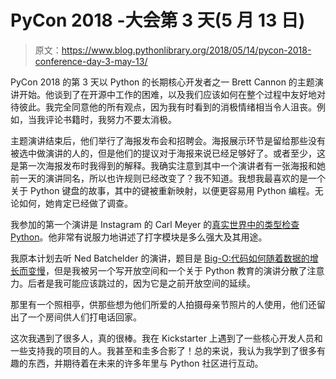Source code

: # PyCon 2018 -大会第 3 天(5 月 13 日)

> 原文：<https://www.blog.pythonlibrary.org/2018/05/14/pycon-2018-conference-day-3-may-13/>

PyCon 2018 的第 3 天以 Python 的长期核心开发者之一 Brett Cannon 的主题演讲开始。他谈到了在开源中工作的困难，以及我们应该如何在整个过程中友好地对待彼此。我完全同意他的所有观点，因为我有时看到的消极情绪相当令人沮丧。例如，当我评论书籍时，我努力不要太消极。

主题演讲结束后，他们举行了海报发布会和招聘会。海报展示环节是留给那些没有被选中做演讲的人的，但是他们的提议对于海报来说已经足够好了。或者至少，这是第一次海报发布时我得到的解释。我确实注意到其中一个演讲者有一张海报和她前一天的演讲同名，所以也许规则已经改变了？我不知道。我想我最喜欢的是一个关于 Python 键盘的故事，其中的键被重新映射，以便更容易用 Python 编程。无论如何，她肯定已经做了调查。

我参加的第一个演讲是 Instagram 的 Carl Meyer 的[真实世界中的类型检查 Python](https://us.pycon.org/2018/schedule/presentation/102/)。他非常有说服力地讲述了打字模块是多么强大及其用途。

我原本计划去听 Ned Batchelder 的演讲，题目是 [Big-O:代码如何随着数据的增长而变慢](https://us.pycon.org/2018/schedule/presentation/139/)，但是我被另一个写开放空间和一个关于 Python 教育的演讲分散了注意力。后者是我可能应该跳过的，因为它是之前开放空间的延续。

那里有一个照相亭，供那些想为他们所爱的人拍摄母亲节照片的人使用，他们还留出了一个房间供人们打电话回家。

这次我遇到了很多人，真的很棒。我在 Kickstarter 上遇到了一些核心开发人员和一些支持我的项目的人。我甚至和圭多合影了！总的来说，我认为我学到了很多有趣的东西，并期待着在未来的许多年里与 Python 社区进行互动。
---+---
- Directive: Everything in the records above should come back word for word, except the pictures.

- Completed exercise:
Source code

: # PyCon 2018 -大会第 3 天(5 月 13 日)

> 原文：<https://www.blog.pythonlibrary.org/2018/05/14/pycon-2018-conference-day-3-may-13/>

PyCon 2018 的第 3 天以 Python 的长期核心开发者之一 Brett Cannon 的主题演讲开始。他谈到了在开源中工作的困难，以及我们应该如何在整个过程中友好地对待彼此。我完全同意他的所有观点，因为我有时看到的消极情绪相当令人沮丧。例如，当我评论书籍时，我努力不要太消极。

主题演讲结束后，他们举行了海报发布会和招聘会。海报展示环节是留给那些没有被选中做演讲的人的，但是他们的提议对于海报来说已经足够好了。或者至少，这是第一次海报发布时我得到的解释。我确实注意到其中一个演讲者有一张海报和她前一天的演讲同名，所以也许规则已经改变了？我不知道。我想我最喜欢的是一个关于 Python 键盘的故事，其中的键被重新映射，以便更容易用 Python 编程。无论如何，她肯定已经做了调查。

我参加的第一个演讲是 Instagram 的 Carl Meyer 的[真实世界中的类型检查 Python](https://us.pycon.org/2018/schedule/presentation/102/)。他非常有说服力地讲述了打字模块是多么强大及其用途。

我原本计划去听 Ned Batchelder 的演讲，题目是 [Big-O:代码如何随着数据的增长而变慢](https://us.pycon.org/2018/schedule/presentation/139/)，但是我被另一个写开放空间和一个关于 Python 教育的演讲分散了注意力。后者是我可能应该跳过的，因为它是之前开放空间的延续。

那里有一个照相亭，供那些想为他们所爱的人拍摄母亲节照片的人使用，他们还留出了一个房间供人们打电话回家。

这次我遇到了很多人，真的很棒。我在 Kickstarter 上遇到了一些核心开发人员和一些支持我的项目的人。我甚至和圭多合影了！总的来说，我认为我学到了很多有趣的东西，并期待着在未来的许多年里与 Python 社区进行互动。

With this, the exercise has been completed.